The students complain that Solberg and a majority in Parliament have only further provoked them. “I want Solberg to say that she takes our future seriously and will grant our demands,” 13-year-old Even Jacobsen told news bureau NTB. “What provokes us the most is that she continues to praise our engagement, but she’s not listening.”
Solberg tried to prove him wrong, braving both the rain and a decidedly chilly reception to speak to the young demonstrators in Oslo on Friday. She was booed when she spoke about what her government has done “and will do, to stop climate change.” She carried on, even stating that “the world faces a climate crisis … we know that,” and she won some applause when she talked about Norway’s commitment to promoting use of electric vehicles. She said she could understand that her audience was “frustrated and impatient,” but she stopped short of offering any reining in of Norway’s offshore oil industry.
Jacobsen, one of the initiators of Friday’s school strikes in Bergen, Oslo, Trondheim, Hamar and 27 other cities and town around the country, is among those asking for nothing less than an end to the issuance of more licenses for offshore oil exploration and production, and creation of more climate-friendly jobs. Backed by organizations including Natur og ungdom (Nature and Youth), the striking students also want Norway to further increase its climate goals and cut Norway’s own carbon emissions by more than half by 2030. They believe Norway should also offer more financial aid to countries and island nations seriously threatened by the climate change that Norway and its oil industry has helped create.
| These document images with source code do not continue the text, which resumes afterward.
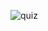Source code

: ![quiz](https://user-images.githubusercontent.com/82800133/186756753-0c2d3178-abcc-4dac-9e18-fddf36a87bc4.png)
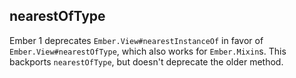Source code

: ## nearestOfType

Ember 1 deprecates `Ember.View#nearestInstanceOf` in favor of
`Ember.View#nearestOfType`, which also works for `Ember.Mixin`s.
This backports `nearestOfType`, but doesn't deprecate the older
method.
Their message is to “take the future seriously.” More than 40,000 school strikers turned out in March and thousands more were taking part at 31 locations around the country on Friday, despite bad weather and lots of rain in Oslo and much of southern Norway. The turnout was expected to be lower than last time, because school students are now in the midst of year-end exams, but youth nonetheless turned out from Alta in the north to Fredrikstad in the south. Demonstrations were also held in smaller communities like Karasjok and Finnsnes, and cities like Hamar and Kristiansand, where residents are much more reliant on their cars than in bigger cities with better public transportation. School climate strikes were also held in cities known for their oil industry activity, not least Stavanger and Haugesund.
While the students have gained some support from Crown Prince Haakon, they claim Solberg had “thrown oil on the fire” with her “empty” praise and flat refusal to halt issuance of oil exploration licenses. Her arguments remain the same, with government ministers along with the opposition Labour Party continuing to claim that the world still needs Norway’s oil and gas, that gas can replace coal as a source of energy and that the oil and gas industry creates needed jobs in Norway. On Friday, Solberg tried to convince the young crowd that “in fact things have happened since you went on strike the last time.” Carbon emissions in Norway, however, have been rising, not falling.
The Parliament is due to vote on the school strikers’ demands early next month, based on proposals put forth by the Socialist Left party (SV) and the Greens (MDG). The strikers vow to continue their protest actions, which began last winter and started to spread at the inspiration Swedish teenager Greta Thunberg.
The prime minister, according to Natur og Ungdom leader Gaute Eiterjord, can either “choose to turn her back on thousands of children and youth, or take the climate crisis seriously and let the oil lie, cut Norwegian emissions in line with the (UN) Paris Agreement and boost climate aid considerably.” Anything less seemed likely to be booed again.